Le Saint-Père avait préparé un discours, mais comme il l'a souvent fait, il a laissé ses notes pour improviser. François est revenu en particulier sur la figure de Don Bosco, au charisme toujours très fort. «Don Bosco a risqué son ministère, en allant vers ces jeunes abandonnés, livrés à eux-mêmes. Aujourd’hui, 40% des jeunes Italiens sont sans travail, a rappelé François, et vous, Salésiens, avez le même défi que Don Bosco.» Le pape a expliqué que le charisme de Don Bosco était aujourd'hui d'une très grande actualité.

François invite la jeunesse à vivre pleinement, à contre-courant

L’enthousiasme et l’émotion étaient encore au rendez-vous, dimanche soir à Turin, lors de la rencontre du pape François avec les jeunes. Le Saint-Père est descendu de la tribune pour saluer des enfants et des handicapés qui lui ont offert des bracelets colorés et des dessins. Ils étaient quelque 90.000 sur la Piazza Vittoria, la plus grande d’Europe, où le pape François avait déjà rencontré le monde du travail dans la matinée.

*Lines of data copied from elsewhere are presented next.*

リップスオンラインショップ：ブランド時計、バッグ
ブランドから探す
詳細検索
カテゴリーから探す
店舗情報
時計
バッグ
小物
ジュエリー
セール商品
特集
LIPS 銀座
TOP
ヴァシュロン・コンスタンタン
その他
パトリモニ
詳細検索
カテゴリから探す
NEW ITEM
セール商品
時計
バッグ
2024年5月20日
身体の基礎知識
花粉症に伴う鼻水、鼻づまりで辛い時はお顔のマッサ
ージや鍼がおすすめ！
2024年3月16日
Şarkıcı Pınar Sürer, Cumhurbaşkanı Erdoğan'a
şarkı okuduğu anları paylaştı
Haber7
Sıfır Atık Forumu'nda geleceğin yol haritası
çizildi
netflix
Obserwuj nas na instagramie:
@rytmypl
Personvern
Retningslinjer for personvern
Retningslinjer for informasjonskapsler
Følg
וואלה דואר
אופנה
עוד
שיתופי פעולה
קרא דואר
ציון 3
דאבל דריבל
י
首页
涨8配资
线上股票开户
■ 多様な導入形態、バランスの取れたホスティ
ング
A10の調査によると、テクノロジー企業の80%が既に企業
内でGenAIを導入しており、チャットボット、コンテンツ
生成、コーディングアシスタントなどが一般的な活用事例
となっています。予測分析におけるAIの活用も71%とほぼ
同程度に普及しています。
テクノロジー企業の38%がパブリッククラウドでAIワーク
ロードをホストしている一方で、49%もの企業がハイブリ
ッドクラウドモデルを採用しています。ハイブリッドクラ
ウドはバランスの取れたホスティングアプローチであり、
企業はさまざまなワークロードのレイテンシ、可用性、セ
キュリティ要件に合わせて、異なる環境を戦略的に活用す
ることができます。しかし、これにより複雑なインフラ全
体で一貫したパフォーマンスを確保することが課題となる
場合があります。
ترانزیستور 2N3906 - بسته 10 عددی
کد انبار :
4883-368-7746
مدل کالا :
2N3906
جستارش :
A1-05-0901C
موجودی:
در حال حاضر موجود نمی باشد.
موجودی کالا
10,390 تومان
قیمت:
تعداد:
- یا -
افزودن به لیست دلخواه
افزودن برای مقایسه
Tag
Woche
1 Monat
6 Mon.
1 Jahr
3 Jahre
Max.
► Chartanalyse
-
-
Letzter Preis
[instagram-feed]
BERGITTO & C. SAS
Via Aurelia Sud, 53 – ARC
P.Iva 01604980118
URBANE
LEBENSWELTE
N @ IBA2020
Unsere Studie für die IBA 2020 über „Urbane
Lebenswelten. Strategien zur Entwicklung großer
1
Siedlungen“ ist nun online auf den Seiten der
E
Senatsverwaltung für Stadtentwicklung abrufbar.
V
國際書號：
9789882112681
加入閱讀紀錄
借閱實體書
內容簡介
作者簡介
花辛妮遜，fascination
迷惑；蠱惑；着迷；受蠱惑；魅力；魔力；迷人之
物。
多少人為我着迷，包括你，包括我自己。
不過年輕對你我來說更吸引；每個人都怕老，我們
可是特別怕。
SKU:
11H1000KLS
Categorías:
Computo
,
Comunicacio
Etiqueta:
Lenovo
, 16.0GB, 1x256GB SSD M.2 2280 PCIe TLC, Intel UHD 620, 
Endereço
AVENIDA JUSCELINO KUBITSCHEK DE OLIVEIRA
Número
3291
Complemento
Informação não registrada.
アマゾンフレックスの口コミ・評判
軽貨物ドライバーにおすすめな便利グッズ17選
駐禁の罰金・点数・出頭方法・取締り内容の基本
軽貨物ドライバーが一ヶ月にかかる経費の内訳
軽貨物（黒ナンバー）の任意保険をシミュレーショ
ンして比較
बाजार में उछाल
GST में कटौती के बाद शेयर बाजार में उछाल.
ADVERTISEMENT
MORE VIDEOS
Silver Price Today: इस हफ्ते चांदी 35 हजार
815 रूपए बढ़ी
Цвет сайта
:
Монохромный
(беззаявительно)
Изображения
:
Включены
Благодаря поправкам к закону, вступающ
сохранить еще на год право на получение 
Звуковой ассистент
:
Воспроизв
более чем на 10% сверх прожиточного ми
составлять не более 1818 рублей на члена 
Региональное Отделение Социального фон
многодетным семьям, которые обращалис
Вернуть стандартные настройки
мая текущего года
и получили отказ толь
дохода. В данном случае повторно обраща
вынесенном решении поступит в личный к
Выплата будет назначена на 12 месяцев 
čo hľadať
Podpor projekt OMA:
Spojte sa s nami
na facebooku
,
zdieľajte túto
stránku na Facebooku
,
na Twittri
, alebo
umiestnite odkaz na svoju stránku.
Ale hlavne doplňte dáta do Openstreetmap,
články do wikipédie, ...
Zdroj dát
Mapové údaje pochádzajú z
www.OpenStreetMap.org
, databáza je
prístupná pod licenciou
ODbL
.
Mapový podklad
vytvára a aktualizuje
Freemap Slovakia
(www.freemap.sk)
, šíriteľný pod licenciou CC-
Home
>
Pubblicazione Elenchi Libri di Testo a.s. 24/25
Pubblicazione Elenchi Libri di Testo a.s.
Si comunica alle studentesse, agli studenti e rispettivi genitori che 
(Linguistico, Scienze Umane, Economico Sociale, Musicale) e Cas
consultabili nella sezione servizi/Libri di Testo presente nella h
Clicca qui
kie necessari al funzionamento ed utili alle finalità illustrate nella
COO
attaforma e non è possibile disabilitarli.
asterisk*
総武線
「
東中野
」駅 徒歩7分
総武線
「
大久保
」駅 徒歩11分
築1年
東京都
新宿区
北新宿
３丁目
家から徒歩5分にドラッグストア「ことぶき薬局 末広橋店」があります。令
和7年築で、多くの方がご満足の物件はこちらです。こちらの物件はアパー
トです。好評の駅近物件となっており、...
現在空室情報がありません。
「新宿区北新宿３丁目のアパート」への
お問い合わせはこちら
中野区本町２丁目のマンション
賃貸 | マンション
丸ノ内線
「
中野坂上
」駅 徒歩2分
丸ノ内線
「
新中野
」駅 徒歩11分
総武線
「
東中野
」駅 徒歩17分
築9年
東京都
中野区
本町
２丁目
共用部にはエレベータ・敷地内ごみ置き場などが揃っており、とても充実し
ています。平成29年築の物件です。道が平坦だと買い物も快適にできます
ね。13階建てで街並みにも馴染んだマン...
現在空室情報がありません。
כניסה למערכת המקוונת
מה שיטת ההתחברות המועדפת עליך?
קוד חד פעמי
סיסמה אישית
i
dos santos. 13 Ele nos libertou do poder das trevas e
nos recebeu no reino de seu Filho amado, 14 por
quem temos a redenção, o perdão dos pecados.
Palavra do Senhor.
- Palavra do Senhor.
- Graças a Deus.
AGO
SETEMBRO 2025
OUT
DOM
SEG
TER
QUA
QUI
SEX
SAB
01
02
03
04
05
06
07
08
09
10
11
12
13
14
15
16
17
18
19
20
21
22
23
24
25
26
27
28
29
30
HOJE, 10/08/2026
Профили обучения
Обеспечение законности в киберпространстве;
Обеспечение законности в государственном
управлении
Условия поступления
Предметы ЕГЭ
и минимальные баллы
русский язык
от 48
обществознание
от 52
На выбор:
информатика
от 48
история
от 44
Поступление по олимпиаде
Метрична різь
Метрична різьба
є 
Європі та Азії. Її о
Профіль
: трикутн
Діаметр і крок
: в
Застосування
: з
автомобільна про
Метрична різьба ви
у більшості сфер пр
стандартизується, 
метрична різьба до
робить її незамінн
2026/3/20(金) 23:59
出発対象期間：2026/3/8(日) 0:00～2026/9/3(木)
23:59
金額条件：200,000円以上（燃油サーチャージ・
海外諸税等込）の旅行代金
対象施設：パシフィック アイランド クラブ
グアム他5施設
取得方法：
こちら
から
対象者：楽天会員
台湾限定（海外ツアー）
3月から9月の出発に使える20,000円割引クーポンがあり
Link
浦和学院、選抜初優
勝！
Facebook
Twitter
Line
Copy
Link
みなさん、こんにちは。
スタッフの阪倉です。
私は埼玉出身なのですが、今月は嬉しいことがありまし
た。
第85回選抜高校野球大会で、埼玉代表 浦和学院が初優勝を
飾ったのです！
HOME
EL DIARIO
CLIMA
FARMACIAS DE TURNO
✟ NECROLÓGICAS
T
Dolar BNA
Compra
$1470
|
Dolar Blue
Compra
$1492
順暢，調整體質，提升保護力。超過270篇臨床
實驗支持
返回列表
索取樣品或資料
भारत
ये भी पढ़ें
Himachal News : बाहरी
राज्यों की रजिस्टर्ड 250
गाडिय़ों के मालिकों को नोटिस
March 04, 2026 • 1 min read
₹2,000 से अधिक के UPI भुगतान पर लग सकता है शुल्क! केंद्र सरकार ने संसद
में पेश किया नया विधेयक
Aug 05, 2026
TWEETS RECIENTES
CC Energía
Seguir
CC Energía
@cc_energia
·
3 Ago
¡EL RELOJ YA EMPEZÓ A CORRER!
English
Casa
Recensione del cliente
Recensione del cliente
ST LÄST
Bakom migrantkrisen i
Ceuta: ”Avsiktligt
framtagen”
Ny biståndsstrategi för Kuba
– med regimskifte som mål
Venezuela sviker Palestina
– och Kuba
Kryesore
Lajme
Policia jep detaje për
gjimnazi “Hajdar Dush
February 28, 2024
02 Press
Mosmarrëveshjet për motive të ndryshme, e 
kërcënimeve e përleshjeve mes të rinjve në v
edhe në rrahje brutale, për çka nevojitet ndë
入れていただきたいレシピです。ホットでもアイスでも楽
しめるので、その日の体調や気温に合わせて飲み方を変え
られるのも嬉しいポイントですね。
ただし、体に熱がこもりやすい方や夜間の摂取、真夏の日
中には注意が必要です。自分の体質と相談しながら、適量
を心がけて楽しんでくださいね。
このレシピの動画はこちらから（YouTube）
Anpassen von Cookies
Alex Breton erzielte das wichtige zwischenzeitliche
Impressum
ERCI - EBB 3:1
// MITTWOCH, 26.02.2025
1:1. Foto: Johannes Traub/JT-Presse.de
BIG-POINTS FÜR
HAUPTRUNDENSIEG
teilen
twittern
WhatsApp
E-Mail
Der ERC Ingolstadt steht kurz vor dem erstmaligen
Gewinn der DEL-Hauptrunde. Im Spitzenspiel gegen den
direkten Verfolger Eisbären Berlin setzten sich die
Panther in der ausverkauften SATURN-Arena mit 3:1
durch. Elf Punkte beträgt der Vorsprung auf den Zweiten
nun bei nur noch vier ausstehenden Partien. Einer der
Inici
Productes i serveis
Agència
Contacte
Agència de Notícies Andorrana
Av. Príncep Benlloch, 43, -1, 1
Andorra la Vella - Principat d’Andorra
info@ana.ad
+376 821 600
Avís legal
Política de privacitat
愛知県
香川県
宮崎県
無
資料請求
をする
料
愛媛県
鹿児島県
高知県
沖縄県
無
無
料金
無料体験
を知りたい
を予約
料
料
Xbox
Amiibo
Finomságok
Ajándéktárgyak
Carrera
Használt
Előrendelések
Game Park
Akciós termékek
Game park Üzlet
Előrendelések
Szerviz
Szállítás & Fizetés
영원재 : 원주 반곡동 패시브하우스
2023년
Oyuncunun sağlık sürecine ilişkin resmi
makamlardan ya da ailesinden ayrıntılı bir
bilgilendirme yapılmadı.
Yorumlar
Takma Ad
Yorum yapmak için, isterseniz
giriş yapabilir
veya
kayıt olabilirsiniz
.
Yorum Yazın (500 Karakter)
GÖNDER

Dans un discours improvisé, plusieurs fois interrompu par les applaudissements, il a condamné une fois encore l’hypocrisie de ceux qui parlent de paix et qui fabriquent ou vendent des armes. Citant des exemples dramatiques, il a appelé les jeunes à «vivre pleinement plutôt que de vivoter, comme ces jeunes qui vivent comme des végétaux, qui vont à la retraite à 20 ans.» Le pape s'est fait le porte-voix des questions de la jeunesse sur les erreurs de leurs aînés, notamment dans certaines situations historiques. «Pourquoi les alliés n’ont-ils pas bombardé les lignes de chemin de fer qui conduisaient aux camps où on tuait les juifs, les homosexuels et les roms? Et pourtant ils avaient des preuves. Pourquoi les grandes puissances n’ont-elles pas arrêté le massacre des Arméniens, plus d’un million de personnes», s’est interrogé le Souverain Pontife en dialoguant avec les jeunes. «Et les chrétiens tués par Staline alors que les grandes puissances se partageaient l’Europe comme un gâteau?»

«Aujourd’hui, nous vivons une guerre mondiale par morceaux, et il y a des jeunes désespérés qui sont tentés par le terrorisme», a-t-il rappelé avec tristesse. François comprend la défiance et le découragement des jeunes à l’égard du monde contemporain. Le Saint-Père a par ailleurs demandé aux jeunes de «faire l’effort de vivre de manière chaste, même si c’est une parole impopulaire dans un monde hédoniste, où la publicité vante le plaisir. Mais l’amour est un service et il ne faut pas profiter de son partenaire. Il faut avoir le courage d’aller à contre-courant.» Le pape ne veut pas «passer pour un moraliste mais il doit dire la vérité, que ce que l’on essaye de nous vendre est du verre et pas des diamants.» Le pape a enfin exhorté les jeunes à ne pas être naïfs, mais courageux et créatifs, à sortir, à ne jamais s’arrêter et à aller toujours de l’avant.